Try explaining STEM to students and you probably get blank stares, eye rolls or even yawns. Sure, you can spell out the acronym (science, technology, engineering, math) but that doesn’t make it any more exciting. STEM usually triggers thoughts of a computer programmers, squinting at computer screens, staring at codes all day, or, for the more ambitious, scientists in lab coats discovering the cure for cancer (but who could really imagine themselves smart enough to do that?). Okay, so then you “dumb it down” a bit and move on to discuss agriculture. Now they’re even more disengaged. Unless you live on a farm in Iowa, there’s no way you’d ever pursue a career in agriculture. And there’s quite possibly no other jobs other than operating tractors and plowing fields, right?
Here’s the problem. There’s a negative stigma surrounding STEM careers (being too technical or too brainy) and agriculture (being too rural or unexciting). So how do you get students interested in these fields? First break the news lightly that the glamorous careers they’ve dreamed of probably won’t be in demand in the future (if they aren’t already). Then tell them there’ll be no future (and they’ll be really,really hungry) if STEM and agriculture careers don’t take flight. Or, give them the facts.

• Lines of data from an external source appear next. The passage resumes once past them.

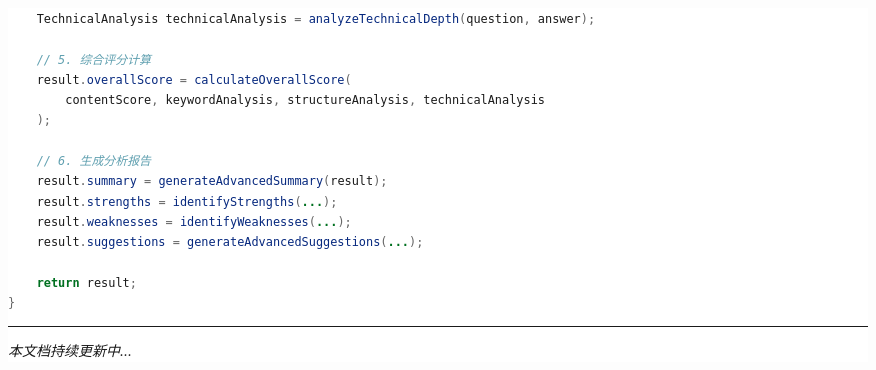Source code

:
 ```java
    TechnicalAnalysis technicalAnalysis = analyzeTechnicalDepth(question, answer);

    // 5. 综合评分计算
    result.overallScore = calculateOverallScore(
        contentScore, keywordAnalysis, structureAnalysis, technicalAnalysis
    );

    // 6. 生成分析报告
    result.summary = generateAdvancedSummary(result);
    result.strengths = identifyStrengths(...);
    result.weaknesses = identifyWeaknesses(...);
    result.suggestions = generateAdvancedSuggestions(...);

    return result;
}
```

---

*本文档持续更新中...*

According to a report issued this month by the United States Department of Agriculture, nearly 58,000 high-skill agriculture-related jobs are expected to open up between 2015 and 2020. These are no corn-shucking-jobs—these jobs are in fields like renewable natural resources, engineering and environmental industries, to name a few, and are becoming increasingly available in suburban and even urban markets.
What’s the cause of this renaissance? Growth in world population. The United Nations estimates there’ll be nearly 9.6 billion mouths to feed worldwide by the year 2050, according to the report, which means agricultural production will need to more than double than our current rate.

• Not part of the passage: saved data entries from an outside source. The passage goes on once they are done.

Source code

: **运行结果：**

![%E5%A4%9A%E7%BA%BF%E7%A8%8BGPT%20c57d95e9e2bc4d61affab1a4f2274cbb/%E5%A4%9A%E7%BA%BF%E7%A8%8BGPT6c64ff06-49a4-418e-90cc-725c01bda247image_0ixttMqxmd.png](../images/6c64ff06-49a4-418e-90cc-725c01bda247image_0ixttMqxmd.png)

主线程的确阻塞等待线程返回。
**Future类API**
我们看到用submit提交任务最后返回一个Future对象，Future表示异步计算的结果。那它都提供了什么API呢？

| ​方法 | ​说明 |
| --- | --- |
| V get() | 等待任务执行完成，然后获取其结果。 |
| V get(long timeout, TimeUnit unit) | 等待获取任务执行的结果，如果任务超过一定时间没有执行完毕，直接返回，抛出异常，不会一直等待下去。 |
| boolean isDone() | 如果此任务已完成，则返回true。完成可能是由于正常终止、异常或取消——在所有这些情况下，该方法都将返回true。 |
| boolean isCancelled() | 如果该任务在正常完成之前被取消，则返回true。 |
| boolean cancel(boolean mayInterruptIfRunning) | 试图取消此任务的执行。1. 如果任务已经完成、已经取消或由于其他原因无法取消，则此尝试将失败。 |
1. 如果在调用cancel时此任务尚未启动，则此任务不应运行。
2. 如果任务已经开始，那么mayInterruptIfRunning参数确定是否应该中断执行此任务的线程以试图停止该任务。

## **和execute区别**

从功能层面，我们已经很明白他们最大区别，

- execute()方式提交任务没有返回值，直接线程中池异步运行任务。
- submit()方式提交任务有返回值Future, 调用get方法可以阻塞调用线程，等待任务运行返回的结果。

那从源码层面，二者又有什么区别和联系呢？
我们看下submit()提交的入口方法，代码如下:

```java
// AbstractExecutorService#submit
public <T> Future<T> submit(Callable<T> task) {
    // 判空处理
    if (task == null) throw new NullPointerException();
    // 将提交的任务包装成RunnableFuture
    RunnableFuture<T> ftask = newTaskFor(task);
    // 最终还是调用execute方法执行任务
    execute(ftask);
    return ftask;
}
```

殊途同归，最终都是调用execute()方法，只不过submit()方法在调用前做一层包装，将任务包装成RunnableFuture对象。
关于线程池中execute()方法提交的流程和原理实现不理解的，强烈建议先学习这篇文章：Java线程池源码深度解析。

Farmers will still play a critical role in the production chain, but they can’t do it all themselves. And that’s where STEM comes in. We’re now in an era of scientific agriculture, where chemistry, ecology, engineering and other fields play essential roles. As these fields become increasingly intertwined with food and fuel production, agriculture increases its crucial need for STEM. There’ll be a demand in jobs for scientists, engineers and technical experts (who won’t work anywhere near a farm). Engineers will need to improve farm machinery efficiency, scientists will need to find ways to improve plant yields (and find ways to work with a decreasing water supply) and technicians will be needed to collect data of all kinds. And these are only a few.

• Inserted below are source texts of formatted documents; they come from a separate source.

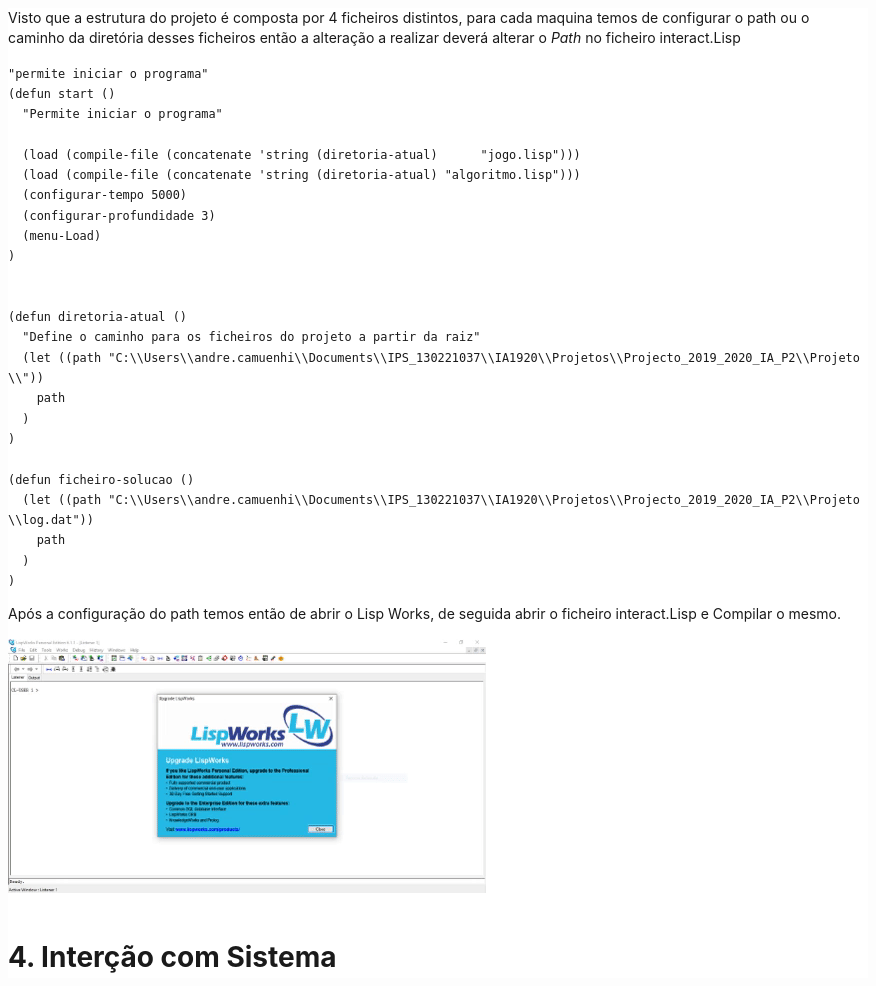  Visto que a estrutura do projeto é composta por 4 ficheiros distintos, para cada maquina temos de configurar o path ou o caminho da diretória desses ficheiros então a alteração a realizar deverá alterar o *Path* no ficheiro interact.Lisp

```Lisp
"permite iniciar o programa"
(defun start ()
  "Permite iniciar o programa"

  (load (compile-file (concatenate 'string (diretoria-atual)      "jogo.lisp")))
  (load (compile-file (concatenate 'string (diretoria-atual) "algoritmo.lisp")))
  (configurar-tempo 5000)
  (configurar-profundidade 3)
  (menu-Load)
)


(defun diretoria-atual ()
  "Define o caminho para os ficheiros do projeto a partir da raiz"
  (let ((path "C:\\Users\\andre.camuenhi\\Documents\\IPS_130221037\\IA1920\\Projetos\\Projecto_2019_2020_IA_P2\\Projeto\\"))
    path
  )
)

(defun ficheiro-solucao ()
  (let ((path "C:\\Users\\andre.camuenhi\\Documents\\IPS_130221037\\IA1920\\Projetos\\Projecto_2019_2020_IA_P2\\Projeto\\log.dat"))
    path
  )
)

```
Após a configuração do path temos então de abrir o Lisp Works, de seguida abrir o ficheiro interact.Lisp e Compilar o mesmo.

![awkward effect](img/LispWork_Gif.gif?sanitize=true "Gif")


# 4. Interção com Sistema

More job opportunities sounds like a great thing, but not enough workers is just the opposite. The report estimates there are 57,900 high-skilled job openings annually in the food, agriculture, renewable natural resources, and environment fields in the U.S. But according to an employment outlook report released by USDA’s National Institute of Food and Agriculture, there’s an average of 35,400 new U.S. graduates with a bachelor’s degree or higher in agriculture related fields, leaving 22,500 of the jobs unfilled annually. The report also showed female graduates outnumbered men in agriculture nationwide. And female STEM graduates now outnumber males in fields like plant pathology, conservation biology, entomology, food science and wildlife biology, among others. What does this all mean? Women may be setting themselves up for a career in the power industry of the future. But it also means we need to encourage students to get excited about STEM, because clearly it holds the future.